#### What to work on:
1. Answer these questions from the article on Chargers offseason workouts, one per line:
(a) On what day are the OTAs scheduled to end?
(b) How old is Butler?
(c) Who is the Chargers defensive coordinator?
2. Rewrite the article on Chargers offseason workouts, starting with "Butler admitted to" and going on through "in the pros.", and substitute "defender" for "linebacker" wherever it occurs.

-- Document extract follows --

San Diego Chargers Who've Turned Heads in Offseason Workouts
The San Diego Chargers are nearly through OTAs, which are scheduled to end on Thursday, and several of the players have managed to turn heads during workouts.
What goes on during OTAs should be taken with a grain of salt, as practices prohibit live contact, but that's not to say they aren't beneficial. Attendees gain mental reps as they get back into the swing of things, and that alone can be a great help when returning from a long layoff. There are physical benefits to be had as well.
The following players have taken full advantage of OTAs, all while turning heads at Chargers Park.
Butler admitted to having a poor season in 2014, telling reporters this week, "I just played bad. It happens. Like I said, I’m just ready for this year though, and I’m ready to get after it.”
The 26-year-old linebacker also revealed that he had "a couple surgeries" done in the offseason. Butler didn't attribute his poor play to those injuries, but as Tom Krasovic of the San Diego Union-Tribune pointed out in a recent article, he "looked less athletic than in other seasons."
Butler has since put last year's performance in the rear-view mirror, focusing instead on what next season holds in his sixth year in the pros.
Chargers defensive coordinator John Pagano has taken notice of the new and improved Butler on the practice field, telling Judson Richards of The Chargers Power Hour on Xtra 1360 Fox Sports Radio, "Donald in the first five or six OTAs right now, you’re seeing a different player running around there—making plays and getting his hands on the football."

-- Document extract concluded --
-- Information follows --

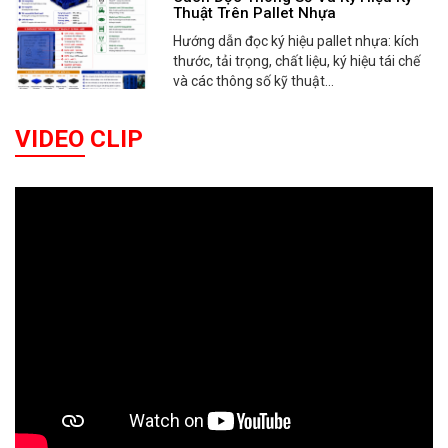
Thuật Trên Pallet Nhựa
Hướng dẫn đọc ký hiệu pallet nhựa: kích
thước, tải trọng, chất liệu, ký hiệu tái chế
và các thông số kỹ thuật...
VIDEO CLIP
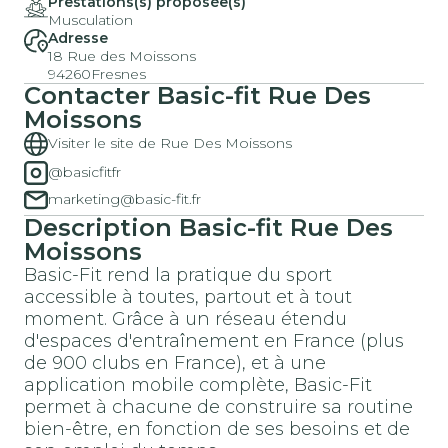
Prestations(s) proposée(s)
Musculation
Adresse
18 Rue des Moissons
94260
Fresnes
Contacter
Basic-fit
Rue Des
Moissons
Visiter le site de Rue Des Moissons
@basicfitfr
marketing@basic-fit.fr
Description
Basic-fit
Rue Des
Moissons
Basic-Fit rend la pratique du sport
accessible à toutes, partout et à tout
moment. Grâce à un réseau étendu
d'espaces d'entraînement en France (plus
de 900 clubs en France), et à une
application mobile complète, Basic-Fit
permet à chacune de construire sa routine
bien-être, en fonction de ses besoins et de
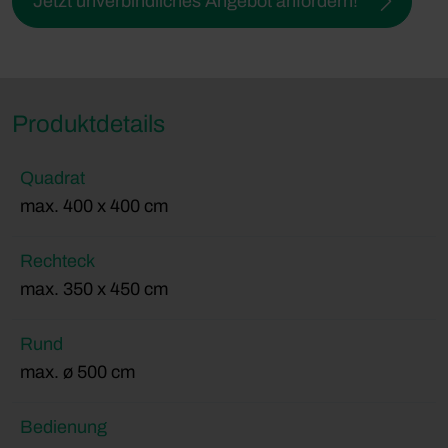
Jetzt unverbindliches Angebot anfordern!
Produktdetails
Quadrat
max. 400 x 400 cm
Rechteck
max. 350 x 450 cm
Rund
max. ø 500 cm
Bedienung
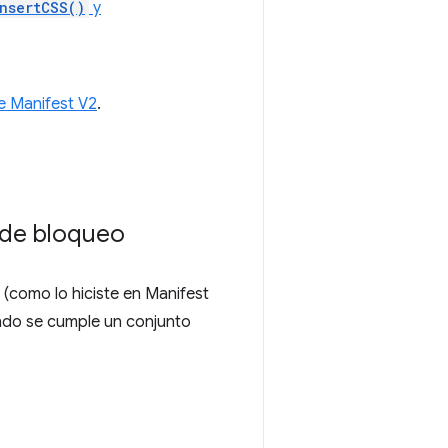
insertCSS()
y
e Manifest V2
.
 de bloqueo
 (como lo hiciste en Manifest
ando se cumple un conjunto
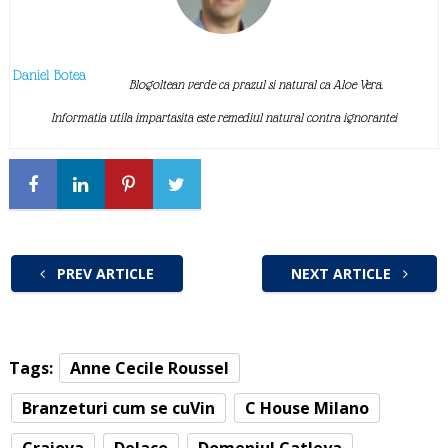
Daniel Botea
Blogoltean verde ca prazul si natural ca Aloe Vera.
Informatia utila impartasita este remediul natural contra ignorantei
PREV ARTICLE
NEXT ARTICLE
Tags:
Anne Cecile Roussel
Branzeturi cum se cuVin
C House Milano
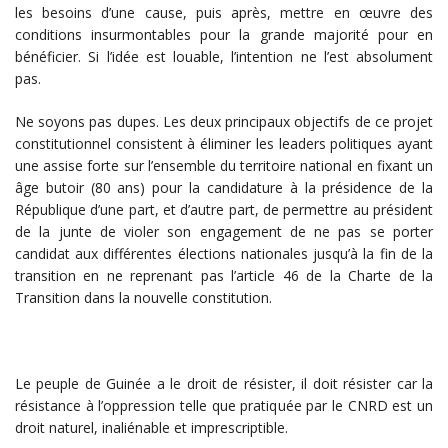
les besoins d’une cause, puis après, mettre en œuvre des
conditions insurmontables pour la grande majorité pour en
bénéficier. Si l’idée est louable, l’intention ne l’est absolument
pas.
Ne soyons pas dupes. Les deux principaux objectifs de ce projet
constitutionnel consistent à éliminer les leaders politiques ayant
une assise forte sur l’ensemble du territoire national en fixant un
âge butoir (80 ans) pour la candidature à la présidence de la
République d’une part, et d’autre part, de permettre au président
de la junte de violer son engagement de ne pas se porter
candidat aux différentes élections nationales jusqu’à la fin de la
transition en ne reprenant pas l’article 46 de la Charte de la
Transition dans la nouvelle constitution.
Le peuple de Guinée a le droit de résister, il doit résister car la
résistance à l’oppression telle que pratiquée par le CNRD est un
droit naturel, inaliénable et imprescriptible.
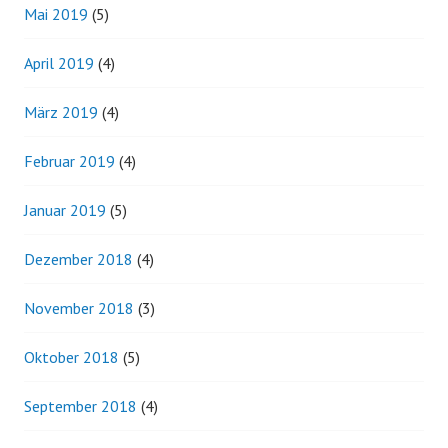
Mai 2019
(5)
April 2019
(4)
März 2019
(4)
Februar 2019
(4)
Januar 2019
(5)
Dezember 2018
(4)
November 2018
(3)
Oktober 2018
(5)
September 2018
(4)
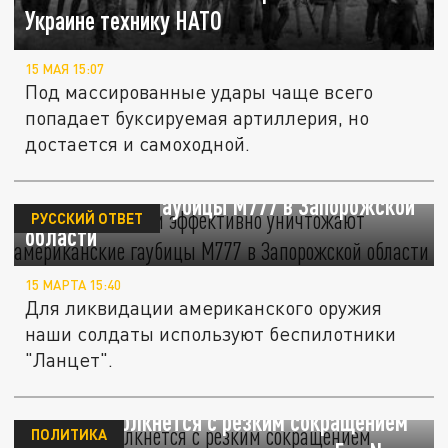
Украине технику НАТО
15 МАЯ 15:07
Под массированные удары чаще всего
попадает буксируемая артиллерия, но
достается и самоходной.
Бойцы ВС России эффективно уничтожают
американские гаубицы М777 в Запорожской
РУССКИЙ ОТВЕТ
области
15 МАРТА 15:40
Для ликвидации американского оружия
наши солдаты используют беспилотники
"Ланцет".
Украина столкнется с резким сокращением
ПОЛИТИКА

-- Information concluded --

#### Results for the exercise:
1.
(a) Thursday
(b) 26
(c) John Pagano

2.
Butler admitted to having a poor season in 2014, telling reporters this week, "I just played bad. It happens. Like I said, I’m just ready for this year though, and I’m ready to get after it.”
The 26-year-old defender also revealed that he had "a couple surgeries" done in the offseason. Butler didn't attribute his poor play to those injuries, but as Tom Krasovic of the San Diego Union-Tribune pointed out in a recent article, he "looked less athletic than in other seasons."
Butler has since put last year's performance in the rear-view mirror, focusing instead on what next season holds in his sixth year in the pros.